Quote from David Mytton's comment:
We decided not to have a database per
customer because of the way MongoDB
allocates its data files. Each
database uses it’s own set of files:
The first file for a database is
dbname.0, then dbname.1, etc. dbname.0
will be 64MB, dbname.1 128MB, etc., up
to 2GB. Once the files reach 2GB in
size, each successive file is also
2GB.
Thus if the last datafile present is
say, 1GB, that file might be 90% empty
if it was recently reached.
from the manual.
As users sign up to the trial and give
things a go, we’d get more and more
databases that were at least 2GB in
size, even if the whole of the data
file wasn’t use. We found this used a
massive amount of disk space compared
to having several databases for all
customers where the disk space can be
used to maximum efficiency.
Sharding will be on a per collection
basis as standard which presents a
problem where the collection never
reaches the minimum size to start
sharding, as is the case for quite a
few of ours (e.g. collections just
storing user login details). However,
we have requested that this will also
be able to be done on a per database
level. See
http://jira.mongodb.org/browse/SHARDING-41
There are no performance tradeoffs
using lots of collections. See
http://www.mongodb.org/display/DOCS/Using+a+Large+Number+of+Collections
There is a reasonable article on MSDN about multi-tenant data architecture which you might wish to refer to. Some key topics touched on by this article:
Economic considerations
Security
Tenant considerations
Regulatory (legal)
Skill set concerns
Also touched upon are some patterns for Software as a Service (SaaS) configuration.

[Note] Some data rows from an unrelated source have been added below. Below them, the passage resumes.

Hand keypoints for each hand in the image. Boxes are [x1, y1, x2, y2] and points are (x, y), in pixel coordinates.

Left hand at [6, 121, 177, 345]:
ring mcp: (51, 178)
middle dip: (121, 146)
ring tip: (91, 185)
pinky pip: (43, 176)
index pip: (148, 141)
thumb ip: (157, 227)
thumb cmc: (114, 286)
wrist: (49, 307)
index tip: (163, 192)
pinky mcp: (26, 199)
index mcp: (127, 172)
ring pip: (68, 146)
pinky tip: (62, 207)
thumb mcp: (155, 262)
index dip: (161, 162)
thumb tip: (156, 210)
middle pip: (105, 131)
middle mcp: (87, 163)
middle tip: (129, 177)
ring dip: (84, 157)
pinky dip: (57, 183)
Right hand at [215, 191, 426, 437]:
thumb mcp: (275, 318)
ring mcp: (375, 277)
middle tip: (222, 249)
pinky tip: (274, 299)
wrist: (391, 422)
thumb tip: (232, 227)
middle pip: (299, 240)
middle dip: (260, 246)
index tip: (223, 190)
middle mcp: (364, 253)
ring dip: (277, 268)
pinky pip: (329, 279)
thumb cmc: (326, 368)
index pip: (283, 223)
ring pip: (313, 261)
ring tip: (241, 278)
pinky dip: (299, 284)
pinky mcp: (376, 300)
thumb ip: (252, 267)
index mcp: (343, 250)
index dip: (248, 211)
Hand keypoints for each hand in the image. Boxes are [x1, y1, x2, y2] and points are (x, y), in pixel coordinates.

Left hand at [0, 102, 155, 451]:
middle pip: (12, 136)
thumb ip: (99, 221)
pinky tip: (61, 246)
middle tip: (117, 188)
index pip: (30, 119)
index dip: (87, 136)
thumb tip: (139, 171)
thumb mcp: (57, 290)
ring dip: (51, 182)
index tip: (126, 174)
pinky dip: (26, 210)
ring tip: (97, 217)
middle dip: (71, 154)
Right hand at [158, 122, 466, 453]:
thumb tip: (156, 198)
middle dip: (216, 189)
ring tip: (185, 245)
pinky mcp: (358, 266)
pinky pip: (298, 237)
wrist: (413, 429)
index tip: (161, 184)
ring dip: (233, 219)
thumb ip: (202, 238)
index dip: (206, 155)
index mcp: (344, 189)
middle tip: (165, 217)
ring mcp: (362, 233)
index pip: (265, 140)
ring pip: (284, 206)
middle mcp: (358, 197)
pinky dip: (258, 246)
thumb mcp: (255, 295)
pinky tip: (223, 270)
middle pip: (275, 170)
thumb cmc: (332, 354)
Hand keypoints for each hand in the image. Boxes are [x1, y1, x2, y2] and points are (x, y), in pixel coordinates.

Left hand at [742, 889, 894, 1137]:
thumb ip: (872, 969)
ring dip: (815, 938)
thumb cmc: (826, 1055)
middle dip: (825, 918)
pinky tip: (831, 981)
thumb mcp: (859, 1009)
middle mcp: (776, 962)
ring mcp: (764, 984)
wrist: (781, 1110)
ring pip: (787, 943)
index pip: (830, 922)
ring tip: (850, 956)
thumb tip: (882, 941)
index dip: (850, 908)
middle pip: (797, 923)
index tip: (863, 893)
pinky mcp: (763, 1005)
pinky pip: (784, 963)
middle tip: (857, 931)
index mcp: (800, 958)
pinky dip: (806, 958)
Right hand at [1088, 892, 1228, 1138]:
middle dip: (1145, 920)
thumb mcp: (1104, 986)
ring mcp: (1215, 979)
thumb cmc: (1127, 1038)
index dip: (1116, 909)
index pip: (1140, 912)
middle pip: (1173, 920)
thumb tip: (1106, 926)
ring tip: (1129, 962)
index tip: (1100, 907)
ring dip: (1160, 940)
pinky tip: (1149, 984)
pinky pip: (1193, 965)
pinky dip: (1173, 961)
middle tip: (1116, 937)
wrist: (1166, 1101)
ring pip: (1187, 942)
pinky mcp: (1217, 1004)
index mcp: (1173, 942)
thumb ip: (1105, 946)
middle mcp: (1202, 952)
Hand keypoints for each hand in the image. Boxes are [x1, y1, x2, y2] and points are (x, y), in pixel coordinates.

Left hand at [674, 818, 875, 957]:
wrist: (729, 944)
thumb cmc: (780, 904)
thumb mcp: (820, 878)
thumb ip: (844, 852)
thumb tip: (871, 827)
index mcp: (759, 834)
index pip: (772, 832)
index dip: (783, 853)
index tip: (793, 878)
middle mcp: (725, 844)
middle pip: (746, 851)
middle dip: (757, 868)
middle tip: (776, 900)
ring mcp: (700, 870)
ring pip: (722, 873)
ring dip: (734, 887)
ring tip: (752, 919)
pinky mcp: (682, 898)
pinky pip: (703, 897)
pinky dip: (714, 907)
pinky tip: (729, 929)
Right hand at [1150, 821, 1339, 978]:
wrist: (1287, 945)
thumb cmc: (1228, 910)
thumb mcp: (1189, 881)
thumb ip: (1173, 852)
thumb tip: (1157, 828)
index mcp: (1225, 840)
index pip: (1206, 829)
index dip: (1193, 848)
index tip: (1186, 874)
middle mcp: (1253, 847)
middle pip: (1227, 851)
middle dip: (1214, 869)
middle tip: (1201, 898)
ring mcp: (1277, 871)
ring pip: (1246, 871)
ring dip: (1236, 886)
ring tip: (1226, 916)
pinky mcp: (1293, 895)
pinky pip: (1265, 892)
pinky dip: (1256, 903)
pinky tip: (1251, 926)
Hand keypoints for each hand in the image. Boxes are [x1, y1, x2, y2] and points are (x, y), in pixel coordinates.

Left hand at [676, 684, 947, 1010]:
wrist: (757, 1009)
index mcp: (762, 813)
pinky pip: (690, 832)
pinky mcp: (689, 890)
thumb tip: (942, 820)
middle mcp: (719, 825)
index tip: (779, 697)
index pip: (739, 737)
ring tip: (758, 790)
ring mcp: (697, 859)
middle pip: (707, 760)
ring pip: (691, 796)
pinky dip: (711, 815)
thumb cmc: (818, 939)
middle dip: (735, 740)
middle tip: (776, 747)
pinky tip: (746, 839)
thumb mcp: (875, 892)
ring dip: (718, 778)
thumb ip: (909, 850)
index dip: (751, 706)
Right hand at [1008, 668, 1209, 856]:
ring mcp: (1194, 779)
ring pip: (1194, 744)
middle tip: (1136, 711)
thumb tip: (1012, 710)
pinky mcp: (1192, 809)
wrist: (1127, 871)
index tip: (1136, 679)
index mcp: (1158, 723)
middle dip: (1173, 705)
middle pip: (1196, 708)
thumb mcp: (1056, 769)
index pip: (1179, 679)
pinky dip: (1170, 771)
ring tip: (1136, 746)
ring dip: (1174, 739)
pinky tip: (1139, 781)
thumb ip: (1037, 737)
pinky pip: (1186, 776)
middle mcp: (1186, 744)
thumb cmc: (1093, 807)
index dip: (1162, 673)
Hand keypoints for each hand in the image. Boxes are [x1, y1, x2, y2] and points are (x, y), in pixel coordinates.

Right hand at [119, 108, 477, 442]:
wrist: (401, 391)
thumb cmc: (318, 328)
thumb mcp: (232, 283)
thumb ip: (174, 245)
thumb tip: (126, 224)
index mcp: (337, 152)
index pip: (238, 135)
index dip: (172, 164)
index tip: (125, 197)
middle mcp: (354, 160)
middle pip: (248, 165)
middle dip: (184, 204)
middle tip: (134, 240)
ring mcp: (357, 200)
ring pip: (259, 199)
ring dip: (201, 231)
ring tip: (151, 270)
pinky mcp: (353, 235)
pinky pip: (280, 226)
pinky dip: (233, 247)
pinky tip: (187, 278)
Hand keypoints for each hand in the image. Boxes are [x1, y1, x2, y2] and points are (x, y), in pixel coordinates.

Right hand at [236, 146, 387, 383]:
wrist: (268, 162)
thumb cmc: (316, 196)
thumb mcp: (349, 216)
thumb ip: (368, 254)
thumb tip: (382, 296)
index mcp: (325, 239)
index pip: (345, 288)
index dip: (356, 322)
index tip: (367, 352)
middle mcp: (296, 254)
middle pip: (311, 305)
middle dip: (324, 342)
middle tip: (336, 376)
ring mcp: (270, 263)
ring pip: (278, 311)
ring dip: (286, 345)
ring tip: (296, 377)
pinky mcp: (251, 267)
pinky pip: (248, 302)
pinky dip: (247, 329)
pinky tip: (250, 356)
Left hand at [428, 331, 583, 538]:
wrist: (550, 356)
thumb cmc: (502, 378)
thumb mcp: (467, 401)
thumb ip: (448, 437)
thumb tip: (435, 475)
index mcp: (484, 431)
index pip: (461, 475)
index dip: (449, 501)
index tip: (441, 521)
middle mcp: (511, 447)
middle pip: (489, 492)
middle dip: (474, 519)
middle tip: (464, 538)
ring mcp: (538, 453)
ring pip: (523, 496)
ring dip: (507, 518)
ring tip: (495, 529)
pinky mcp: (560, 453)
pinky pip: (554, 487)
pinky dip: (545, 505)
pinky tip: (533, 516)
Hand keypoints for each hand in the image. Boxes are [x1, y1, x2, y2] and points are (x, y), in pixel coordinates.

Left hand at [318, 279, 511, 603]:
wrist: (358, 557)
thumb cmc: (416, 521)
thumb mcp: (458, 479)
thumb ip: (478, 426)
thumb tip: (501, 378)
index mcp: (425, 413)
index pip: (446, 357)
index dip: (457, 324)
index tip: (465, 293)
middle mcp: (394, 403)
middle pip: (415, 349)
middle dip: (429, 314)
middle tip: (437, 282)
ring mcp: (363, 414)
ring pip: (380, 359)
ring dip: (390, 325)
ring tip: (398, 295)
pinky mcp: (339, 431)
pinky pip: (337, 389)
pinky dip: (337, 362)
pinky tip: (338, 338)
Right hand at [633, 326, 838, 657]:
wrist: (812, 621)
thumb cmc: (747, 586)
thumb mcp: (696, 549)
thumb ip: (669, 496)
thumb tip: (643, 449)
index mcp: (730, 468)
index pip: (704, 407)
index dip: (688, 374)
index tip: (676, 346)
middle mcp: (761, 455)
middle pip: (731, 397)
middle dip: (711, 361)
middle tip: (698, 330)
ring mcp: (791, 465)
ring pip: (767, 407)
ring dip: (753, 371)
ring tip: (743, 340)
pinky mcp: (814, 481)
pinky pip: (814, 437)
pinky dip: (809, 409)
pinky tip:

Additionally, worth a gander is an interesting write-up from the SQL Anywhere guys.
My own personal take - unless you are certain of enforced security / trust, I would go with option 3, or if scalability concerns prohibit fallback to option 2 at a minimum. That said... I'm no pro with MongoDB. I get pretty nervous using a shared "schema" - but I will happily defer to more experienced practitioners.
I would go for option 2.
However you could set mongod.exe command line option --smallfiles. This means that the biggest file size of an extent will be 0.5 gigabyte and not 2 gigabyte. I tested this with mongo 1.42 . So option 3 is not impossible.
According to my research in MongoDB. Trucos y consejos. Aplicaciones multitenant.
that option is not recommended if you do not know how many tenants you can have, it could be thousands and it would be complicated when it comes to sharding, also imagine having thousands of collections in a single database ... So in your case it is recommended to use option one. Now if you are going to have a limited number of users, it is already different and yes, you could use option two as you thought.
While the discussion here is on NoSQL and primarily MongoDB, we at Citus are using PostgreSQL and building a distributed/sharded multi-tenant database.
Our use-case guide walks through an example app, covering the schema and various multi-tenant specific features.
For more unstructured data, we use PostgreSQL's JSONB column to store such and tenant-specific data.